# stats and lifts?



## supermancss (Dec 2, 2008)

Weight

Height

Deadlift max

OHP max

bench max?

I'm pleased with progress so far on current cycle.

98kg

6'4"

200kg deadlift (up by 25kg)

100kg OHP (up by 20kg)

150kg bench (up by 20kg)

Gloat over, very happy lol


----------



## kingdale (Nov 2, 2010)

95kg

5'10"

Bench 110kg 3 reps

Squat 160kg 2 reps

Deadlift 170kg 4 reps

OHP no idea on max i do 60-70kg for reps never do low reps on it.

I never do 1 rep max so not sure what they are might try them at the end of this cycle.


----------



## gtir (Sep 25, 2012)

124kg

6ft 4"

bench 180kg 10 reps 210kg 1 rep

ohp 140kg

DL dont do cause of ventral hernia waiting for op


----------



## crazy (Apr 6, 2011)

Last time I went for Max's I think I was only 69kg 

Squat 165kg 1 rep

Bench 110kg 2 reps

Deads 145 1 rep ( don't like them)


----------



## Ser (Aug 10, 2008)

61kg

5'4"

dl, silver dollar 216kg(thats what all comps so far have been so concentrated on that)

from floor 150kg(only tried it a few times, think if i concentrated on it i could do better)

OHP, not something i have done much of, but have managed 70kg, only tried a few times though.

Bench 85kg, only started that recently too....but work in progress.

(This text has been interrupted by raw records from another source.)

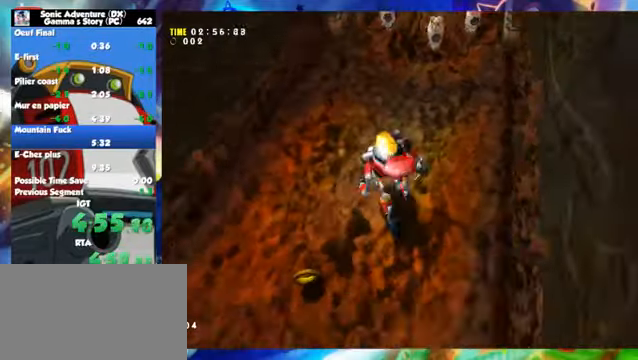
Gameplay with a controller (Xbox layout); each line is a JSON object with the inputs held at the frame after it. "button_events" lists button changes between this image and that frame as [ms after this image, input, new state], when the widget could be followed in between (sticks are given only as held states). Not read: L2 R2 R3 right_stick.
{"buttons": [], "left_stick": "up", "button_events": []}
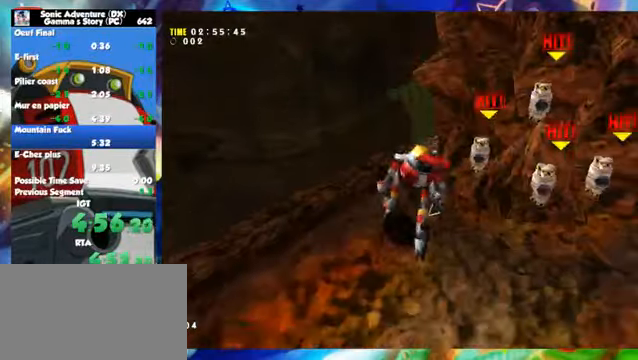
{"buttons": ["A"], "left_stick": "up", "button_events": [[200, "A", "down"]]}
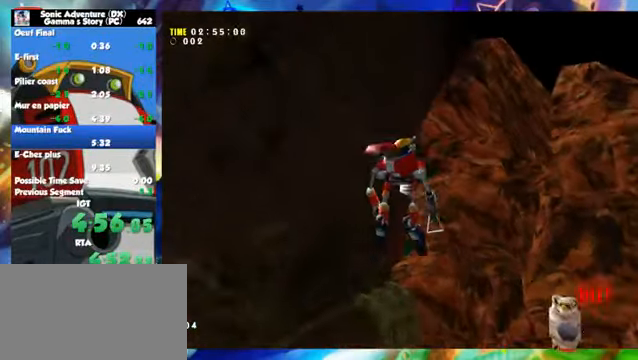
{"buttons": ["A"], "left_stick": "up", "button_events": []}
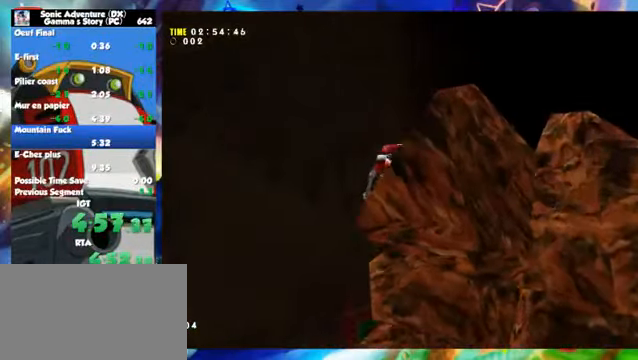
{"buttons": [], "left_stick": "center", "button_events": [[100, "A", "up"]]}
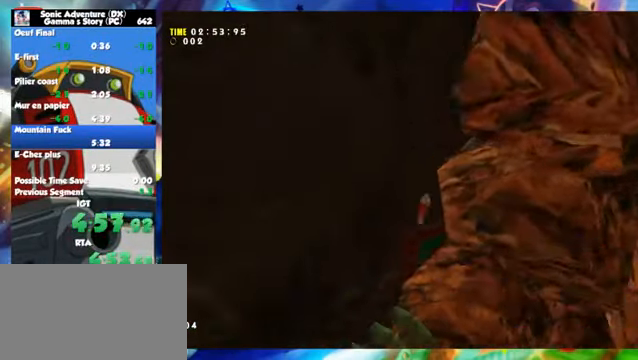
{"buttons": ["A"], "left_stick": "up", "button_events": [[200, "A", "down"]]}
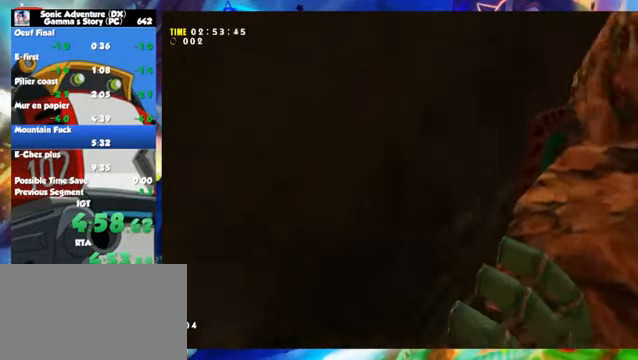
{"buttons": ["A", "X"], "left_stick": "up", "button_events": [[250, "X", "down"], [350, "X", "up"], [450, "X", "down"]]}
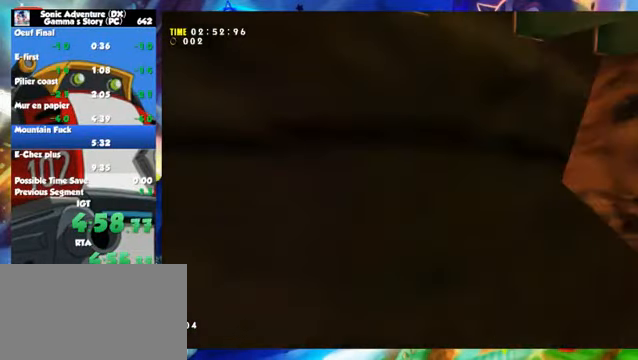
{"buttons": ["A"], "left_stick": "up", "button_events": [[200, "X", "up"], [300, "X", "down"], [450, "X", "up"]]}
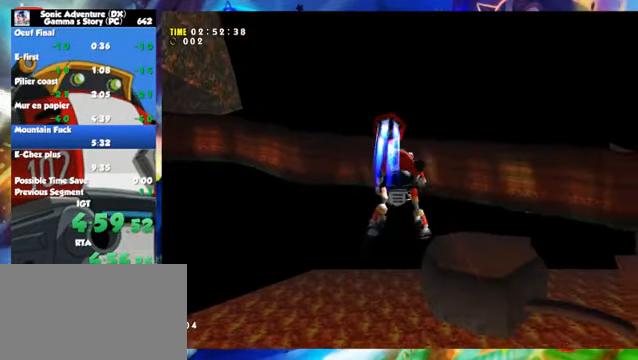
{"buttons": ["A"], "left_stick": "up", "button_events": []}
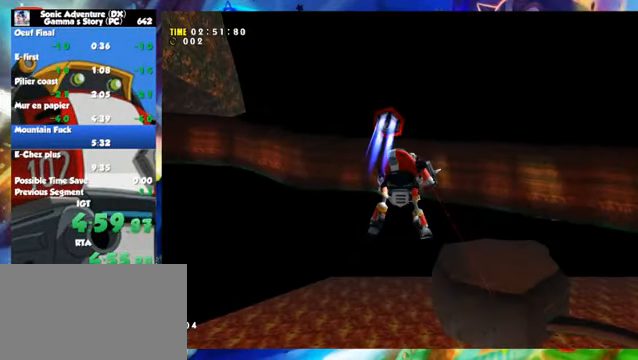
{"buttons": ["A"], "left_stick": "up", "button_events": [[100, "X", "down"], [200, "X", "up"], [300, "X", "down"], [350, "X", "up"]]}
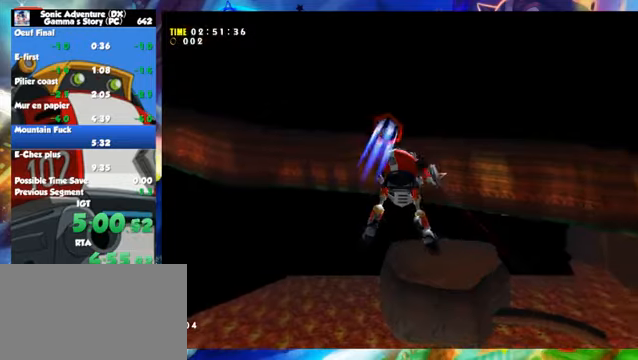
{"buttons": ["A", "X"], "left_stick": "up", "button_events": [[50, "X", "down"]]}
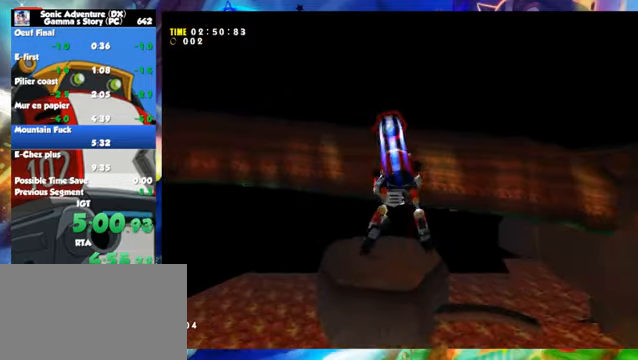
{"buttons": ["A"], "left_stick": "up", "button_events": [[150, "X", "up"], [300, "X", "down"], [450, "X", "up"]]}
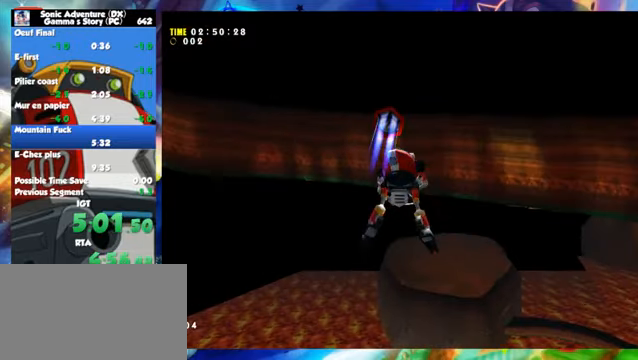
{"buttons": ["A", "X"], "left_stick": "up", "button_events": [[150, "X", "down"], [200, "X", "up"], [350, "X", "down"]]}
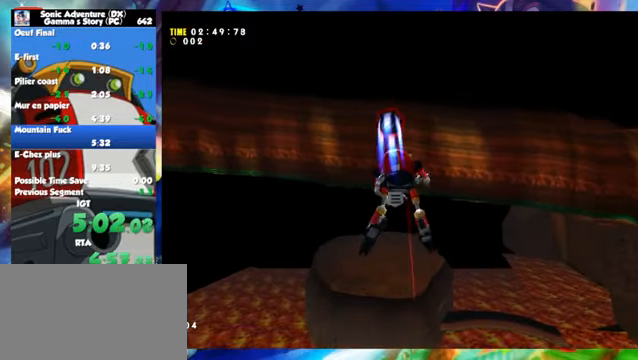
{"buttons": ["A"], "left_stick": "up"}
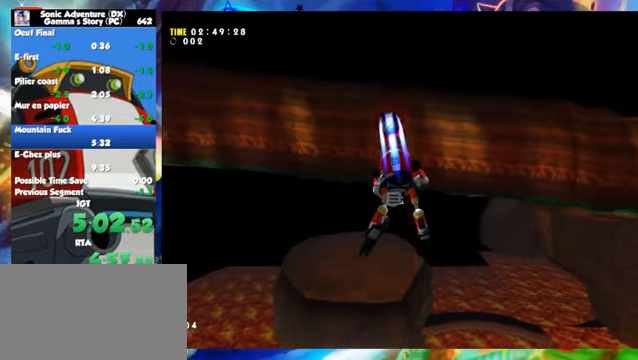
{"buttons": ["A"], "left_stick": "up"}
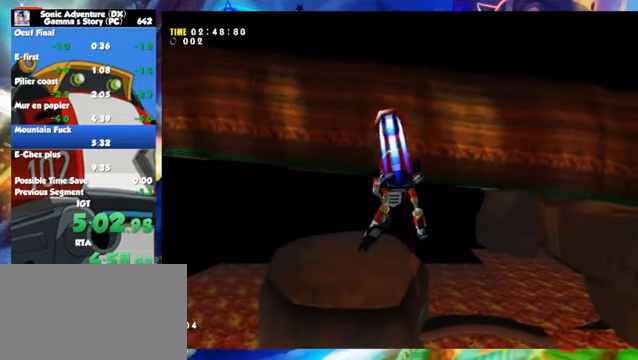
{"buttons": ["A"], "left_stick": "up", "button_events": []}
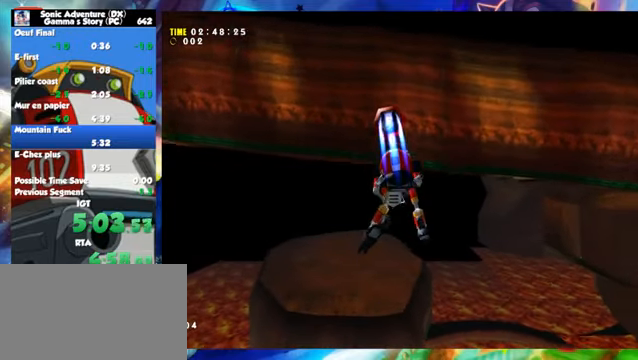
{"buttons": ["A"], "left_stick": "up", "button_events": []}
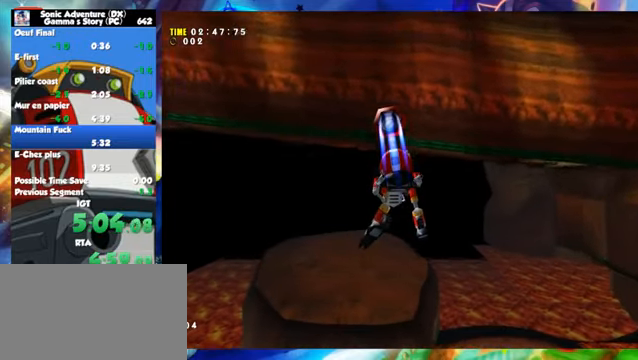
{"buttons": ["A"], "left_stick": "up", "button_events": []}
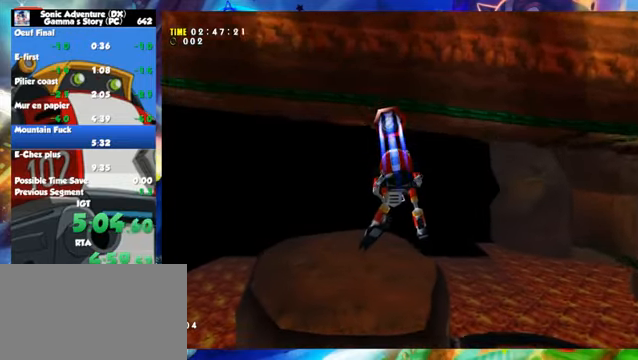
{"buttons": ["A"], "left_stick": "up", "button_events": []}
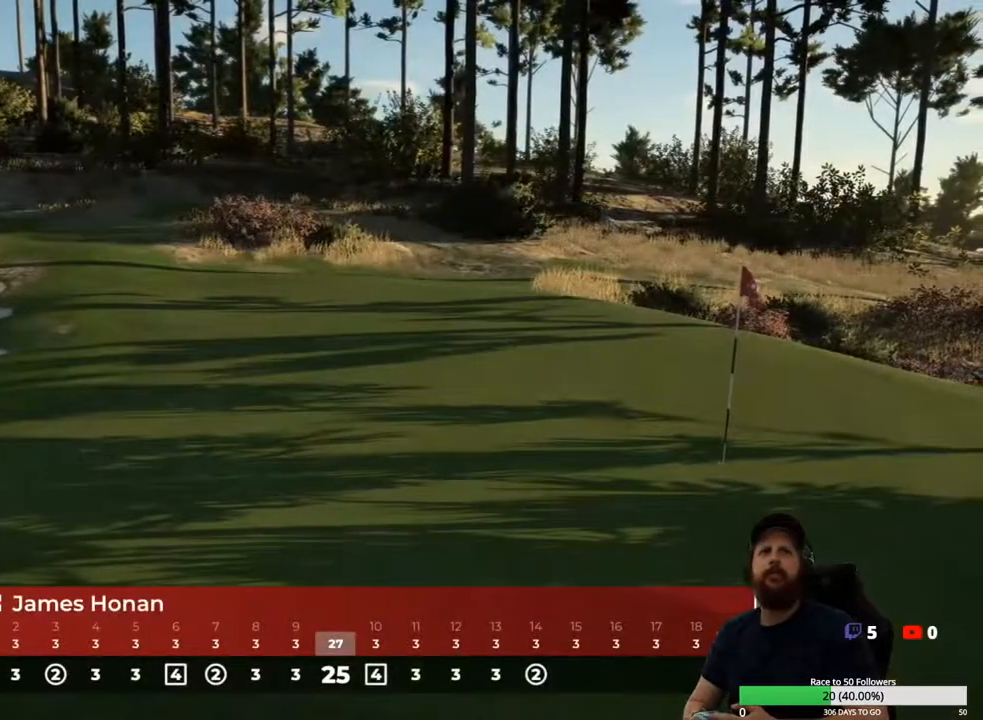
Gameplay with a controller (Xbox layout); each line is a JSON object with the inputs held at the frame after it. "events" lists button and stick changes between this image and that frame as [ms after this image, input, new state], when the widget could be followed in between.
{"buttons": [], "left_stick": "center", "right_stick": "center", "events": [[133, "A", "down"], [233, "A", "up"]]}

My technique is sh1tty on everything so that is just power based....hoping that learning technique will improve my numbers


----------



## Vastus Med' (Sep 7, 2012)

some impressive lifts there chaps.Heres my stats..

BW-99.5kg

squat-200kg for 4 reps

deads-260kg for 2 reps

bench-142kg for 4 reps (Dismal)

standind OHP-82kg for 5 reps

i havent tried any 1rep max yet as ive only recently moved to powerlifting from BBuilding routine.


----------



## powerclean1985 (Jul 18, 2011)

5ft 8

85kg

deadlift 230kg x1

bench 135kg x 1

squat 205kg x 1

ohp 92.5kg x 1


----------



## reza85 (Jan 11, 2009)

5.8

90/95kg depending on food lol

Deads PB 220kg

Squat ATG 180kg

Bench 145KG

OHP 102.5kg

But recently cant to F**K all is I get constant back cramps is driving me MAD


----------



## shoulders (May 17, 2012)

dont do maxs just lift what feels heavy on the day but did a 230kg deadlift today for reps was pleased with that as the lads doing the competition couldnt get past 190


----------



## ItsaSecret (May 28, 2012)

Weight

Height

Deadlift max

OHP max

bench max?

100.7kg

6'2

250kg dead

ohp i dont do it stood, but i did 90x2 seated today, (touching chest w/bar), and im on dnp cutting, so weak as **** atm.

160kg bench


----------



## Guest (Nov 25, 2012)

5'7

93.4kg

All maxes are pb's from the end of working sets.

Squat 200

DL 260

Bench 145

Strict ohp 90


----------



## littlesimon (May 24, 2010)

Weight: 121kg

Height: 6' 3"

Deadlift max: 242.5kg x5

OHP max: 115kg (strict standing press)

bench max?: 170kg

Natty


----------



## Viking88 (Mar 29, 2012)

6.2

102kg

DL 225kg 2reps raw

Squat 205kg para 1rm raw

Bench 185kg raw/200kg done equipped

Ohp 100kg dont really do it tho.


----------



## Rick89 (Feb 27, 2009)

6ft aroun 115kg

deadlift 300kg

squat 240kg

bench 160kg

overhead 130kg


----------



## Ricky12345 (Jun 13, 2012)

Bout 13 stone 7

5 foot 9 I think

Bench 100kg for 5

Dead lift 160 for a rep

Sqauts Donno last time 80kg or so about 3 months ago


----------



## Mingster (Mar 25, 2011)

If all these lifts are being done with correct form there are a lot of potential powerlifting champions in this thread...


----------



## DoIEvenLift (Feb 10, 2011)

80-85kg /just about 13stone

5ft10 ish

70/75 bench

110 squat

125 deadlift

not great lol, got dodgey shoulders though, they always crunch which doesnt help


----------



## exvigourbeast (Dec 4, 2009)

Mingster said:


> If all these lifts are being done with correct form there are a lot of potential powerlifting champions in this thread...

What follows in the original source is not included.